Kori shook off the rain which had saturated his supposedly 'waterproof' cloak with a grunt. The waterfall had begun once again, as the stream couldn't hold the water in its banks and spilled it down into the canyon in the most dramatic way possible. Well, that was one more job done: even if he wasn't throwing in with the Avatar – which was a probability in his mind – there were still things which one did not do. Taking children from their parents was one of them.
In retrospect, it made Kori wonder if Yoji might just remember more about her own early-childhood than she wanted anybody else to believe.
He gave a quick look around the quiet, damp and cold of the Western Air Temple. Obviously, they'd taken to some distant and more well-hidden place to make camp, since Kori had located them so effortlessly last time. Prudent. His head swung a little further, and then his opinion ratcheted down about twelve notches as he saw light flickering in one of the upper tower rooms. So much for that notion.
With a sigh, and his cloak now draped over his arm so it wouldn't soak his entire body, he made his way up toward the highest level. He'd thought they were smarter than that.
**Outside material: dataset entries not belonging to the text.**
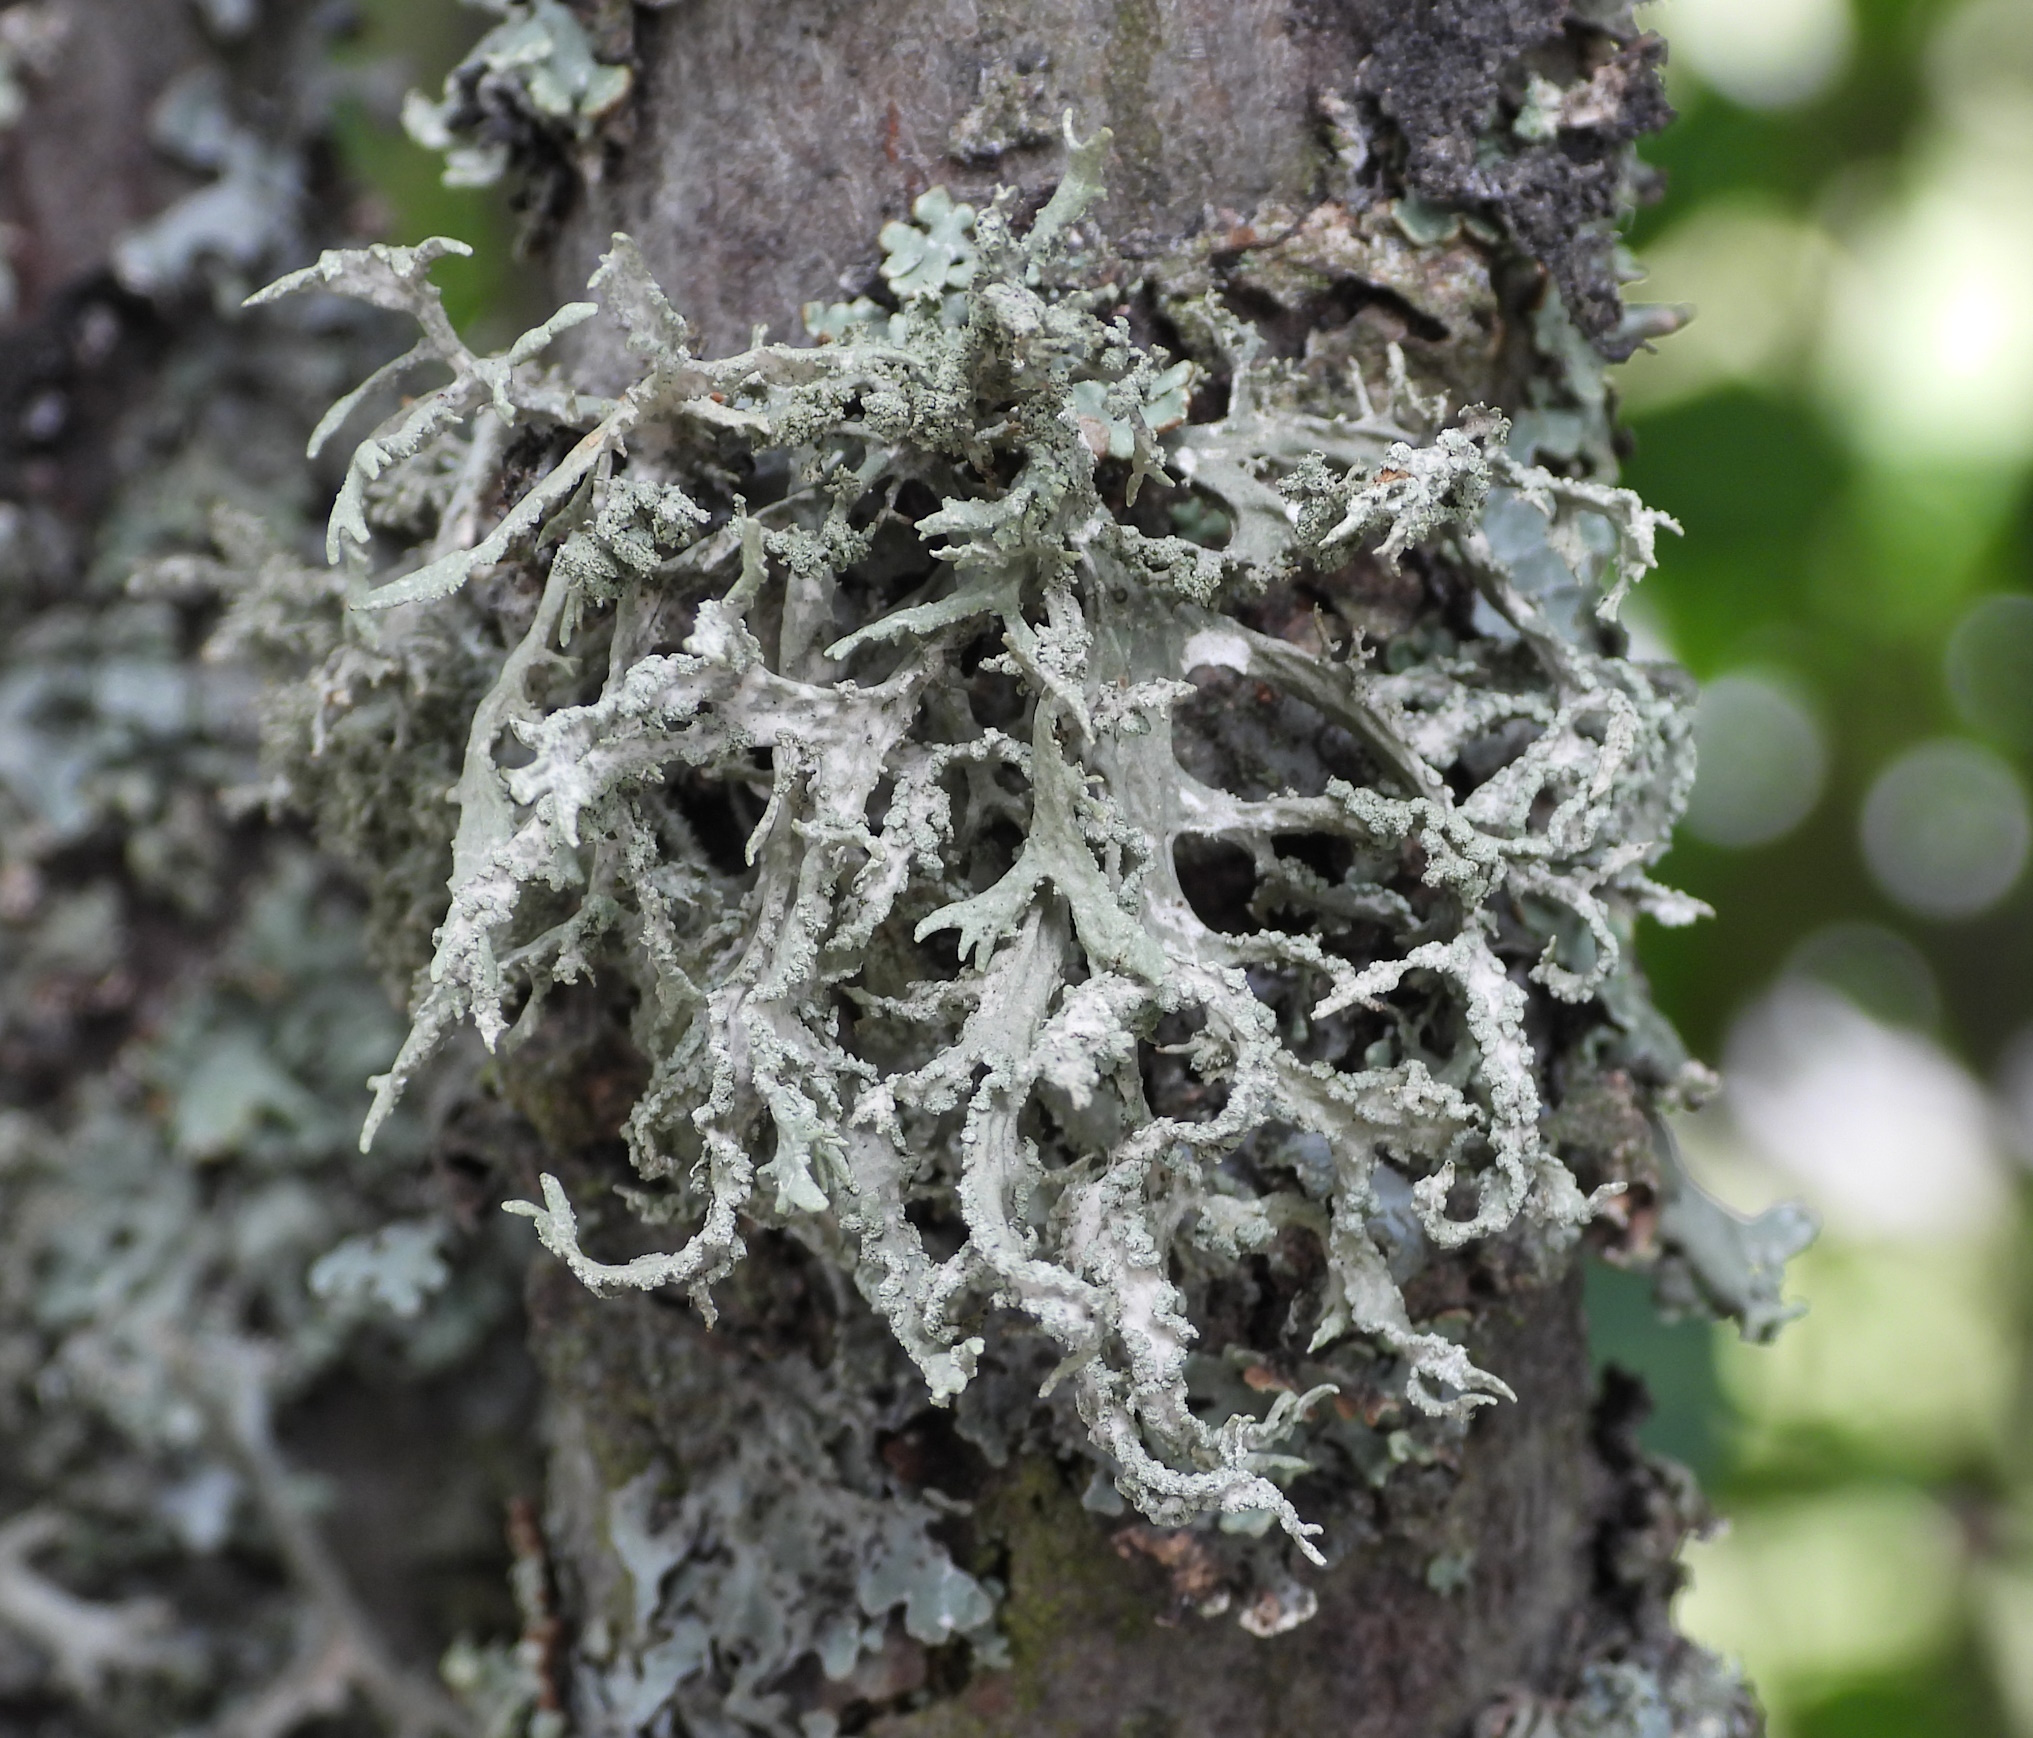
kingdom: Fungi
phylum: Ascomycota
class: Lecanoromycetes
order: Lecanorales
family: Parmeliaceae
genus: Evernia
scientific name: Evernia prunastri
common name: Oak moss
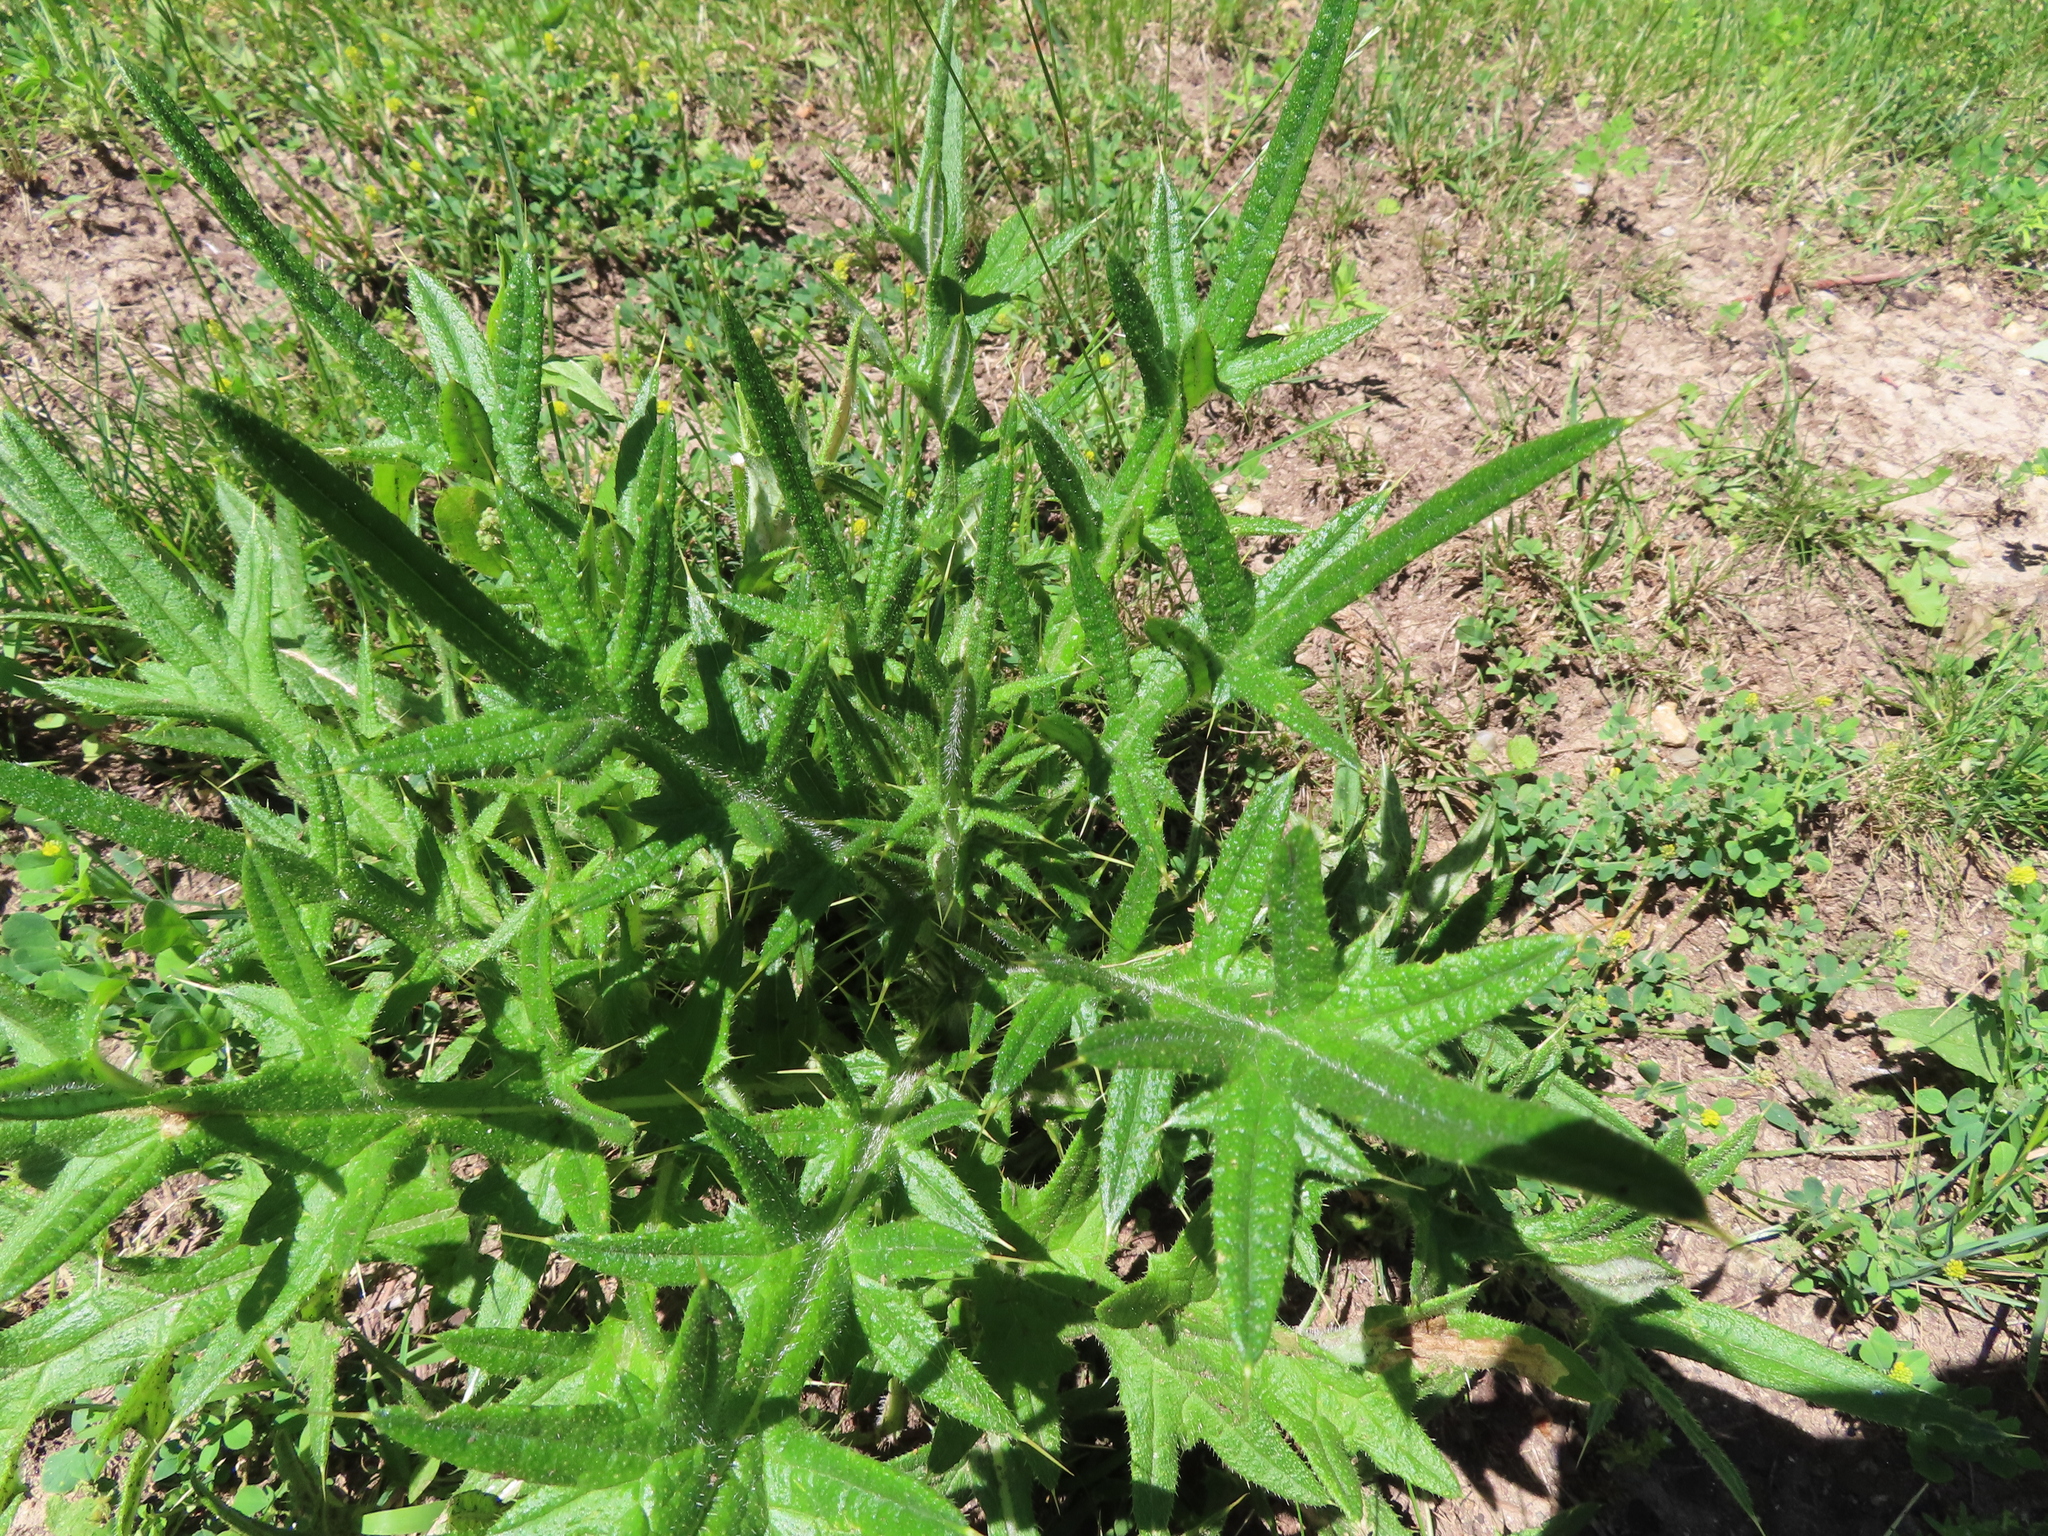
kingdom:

There were a lot of things that he had to do, but at the moment, he was somewhat spoiled for choice. Paralyzed for choice, more like. The options, if simplified to the point of stupidity, were to either remain by Yoji's side, try to bring her away from those who abused her, make a fairly long-shot assassination attempt on Ozai, or aid the Avatar's group directly. Realistically, the most optimum was probably a combination of those four, but at the moment, he couldn't quite figure out how to not get killed doing all of them.
He entered the tower and began the ascent to the higher levels. Yoji... that was the biggest problem. He'd come to peace with the notion that she wasn't his blood sister, but years of family didn't evaporate so quickly. It was one of the things which made him wish that they hadn't left Omo in Ba Sing Se. Honestly, he deserved a proper funeral if nothing else. It would have given Yoji some closure; she'd been closer to him than anybody outside of Kori himself. And losing him... threw her.
He turned off of the stairwell and toward the room which flickered with the faint red of a fire out of sight. "Well, I dealt with something which honestly should have been taken care of a damned long time ago," Kori said. "So now, I need a bit of..."
Kori trailed off as he entered the room, and noted that there was a bedroll and backpack in the corner; both were notably not belonging to anything that the Avatar's retinue brought with them. He'd checked before talking to them, as was prudent. He blinked in confusion, but the confusion turned to a mildly disappointed sigh as he felt a blade slide under his chin.
"Don't move," the young woman's voice said. Kori glanced down at the fore-canted knife under his neck. "You don't belong here, Hillman."
"You're half right," Kori said with his usual shit-eating grin. "But then again, I'm pretty sure neither do you."
"What do you want?"
"To talk to some people. Obviously they've left," Kori said. That was annoying as hell; Azula's prophecy didn't tell where they went next. He honestly regretted not asking her more about those while he had a chance. Doubly so when they started proving inaccurate. "Which makes me wonder what you're doing here."
"Is that any business of yours?" she asked him, and the blade pulled a bit tighter, starting to bite into the skin of his neck.
"Might be..." he turned his head slightly, looking into bright grey eyes. "It would certainly explain why Maya Azul was so far from home."
From the look on her face, that might have been the wrong thing to say.